Pictures aside, the data must be reproduced exactly.

================

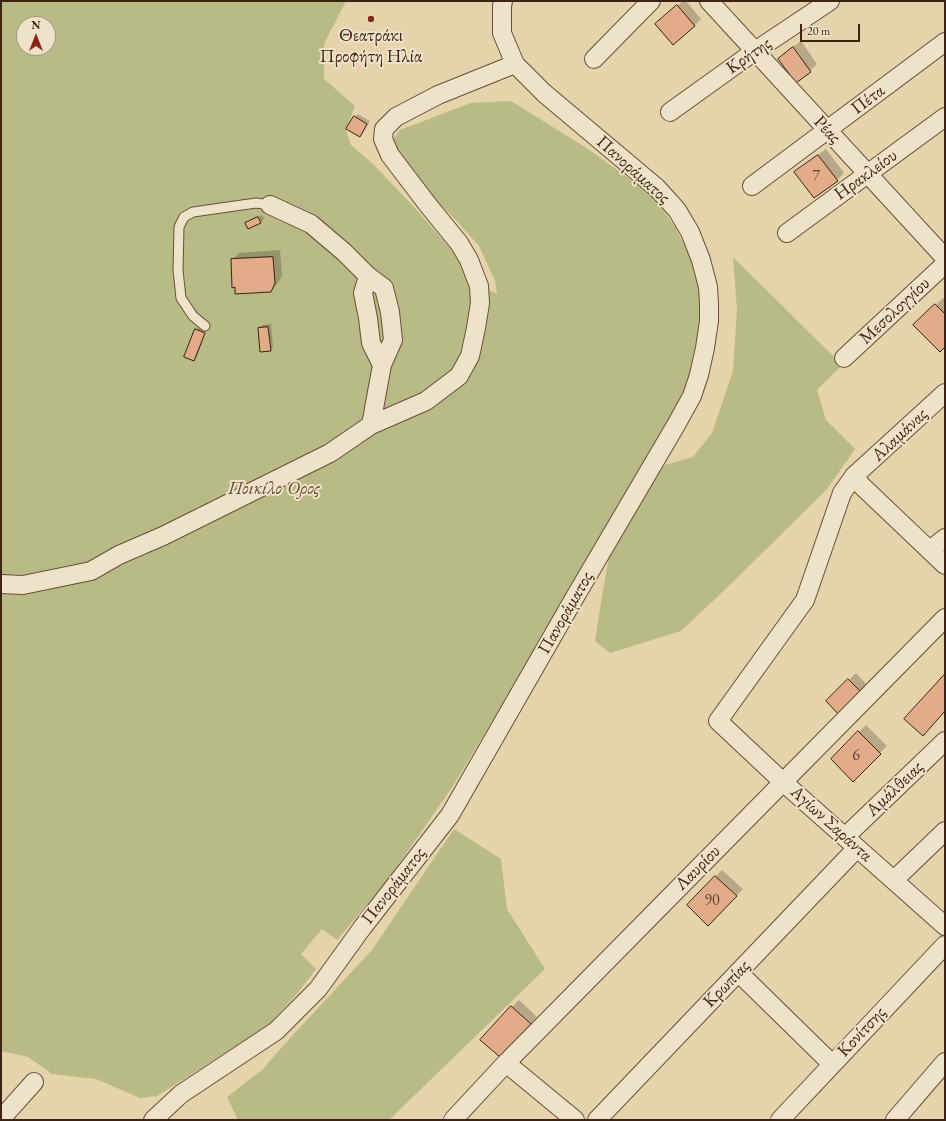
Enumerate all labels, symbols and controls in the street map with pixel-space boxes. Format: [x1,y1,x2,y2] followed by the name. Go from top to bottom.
[366,14,376,24] marker: Θεατράκι Προφήτη Ηλία
[16,16,56,56] north arrow
[802,16,862,42] scale bar
[32,18,40,32] text: N
[807,23,830,39] text: 20 m
[320,25,422,68] place label: Θεατράκι Προφήτη Ηλία
[722,33,776,79] street label: Κρήτης
[847,80,889,120] street label: Πέτα
[809,112,845,148] street label: Ρέας
[592,131,674,209] street label: Πανοράματος
[830,145,902,205] street label: Ηρακλείου
[812,167,820,187] house number: 7
[855,273,935,349] street label: Μεσολογγίου
[868,404,932,466] street label: Αλαμάνας
[228,478,320,500] park label: Ποικίλο Όρος
[534,568,598,658] street label: Πανοράματος
[852,746,860,766] house number: 6
[862,757,928,821] street label: Αμάλθειας
[785,781,877,867] street label: Αγίων Σαράντα
[671,841,725,895] street label: Λαυρίου
[357,843,431,929] street label: Πανοράματος
[704,891,720,911] house number: 90
[699,956,755,1012] street label: Κρωπίας
[833,1002,891,1062] street label: Κονίτσης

================

Result of this exercise =
Enumerate all labels, symbols and controls in the street map with pixel-space boxes. Format: [x1,y1,x2,y2] followed by the name. Go from top to bottom.
[366,14,376,24] marker: Θεατράκι Προφήτη Ηλία
[16,16,56,56] north arrow
[802,16,862,42] scale bar
[32,18,40,32] text: N
[807,23,830,39] text: 20 m
[320,25,422,68] place label: Θεατράκι Προφήτη Ηλία
[722,33,776,79] street label: Κρήτης
[847,80,889,120] street label: Πέτα
[809,112,845,148] street label: Ρέας
[592,131,674,209] street label: Πανοράματος
[830,145,902,205] street label: Ηρακλείου
[812,167,820,187] house number: 7
[855,273,935,349] street label: Μεσολογγίου
[868,404,932,466] street label: Αλαμάνας
[228,478,320,500] park label: Ποικίλο Όρος
[534,568,598,658] street label: Πανοράματος
[852,746,860,766] house number: 6
[862,757,928,821] street label: Αμάλθειας
[785,781,877,867] street label: Αγίων Σαράντα
[671,841,725,895] street label: Λαυρίου
[357,843,431,929] street label: Πανοράματος
[704,891,720,911] house number: 90
[699,956,755,1012] street label: Κρωπίας
[833,1002,891,1062] street label: Κονίτσης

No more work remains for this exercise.